Virginia regulators on Aug. 23 rejected Appalachian Power’s proposal for wastewater discharge investment and cost recovery, for which Virginia’s share was projected to be $60 million. The Virginia State Corporation Commission’s jurisdiction applies when Virginia ratepayers are asked to pay their portion of operation, maintenance and electric output costs of facilities to serve Virginia customers.

The Kentucky Public Service Commission in July rejected a request by Kentucky Power to implement and recover costs for wastewater upgrades at the Mitchell plant near Moundsville, which is jointly owned by Wheeling Power and Kentucky Power.

But the West Virginia Public Service Commission on Aug. 4 approved the wastewater compliance upgrades, in addition to a surcharge for the companies to recover construction costs resulting in an increase of about 38 cents on monthly bills for the average residential customer using 1,000 kilowatts a month starting Sept. 1.

The Public Service Commission will have a new member that did not serve on the panel when it issued its previous decision in the case — Bill Raney, Hamilton’s predecessor as West Virginia Coal Association president, who was appointed by Gov. Jim Justice to the commission last month.

Raney is a voting member of the commission effective Aug. 17, the day he took the oath of office, Lane said in a statement.

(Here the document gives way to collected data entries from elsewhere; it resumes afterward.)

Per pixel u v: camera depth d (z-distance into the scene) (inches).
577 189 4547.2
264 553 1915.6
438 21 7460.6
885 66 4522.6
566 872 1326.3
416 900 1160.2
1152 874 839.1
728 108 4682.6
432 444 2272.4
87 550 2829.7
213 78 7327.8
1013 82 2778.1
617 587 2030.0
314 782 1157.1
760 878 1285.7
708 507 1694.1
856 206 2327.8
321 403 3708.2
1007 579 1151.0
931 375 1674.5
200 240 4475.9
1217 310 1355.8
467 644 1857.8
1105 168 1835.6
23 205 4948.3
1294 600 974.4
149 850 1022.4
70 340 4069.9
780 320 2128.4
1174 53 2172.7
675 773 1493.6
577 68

Any new commissioner appointed by the governor may begin to serve as soon as they are sworn in, with the Senate taking up the confirmation once it is back in session, according to commission spokeswoman Susan Small previously said.

Commissioners are appointed to six-year, staggered terms by the governor, with “advice and consent” of the Senate, per state statute.

The average monthly residential bill (as measured by the residential rate for 1,000 kilowatt-hours) for American Electric Power’s West Virginia utilities escalated from $55.28 in 2006 to $138.57 in 2021 — an increase of 150% over 15 years.

Marshall County government and labor leaders had made the case that the region would be economically devastated by an early closure of the Mitchell plant — something that defenders of coal-fired generation argue would hold true for the entire state if it faces other coal plant closures.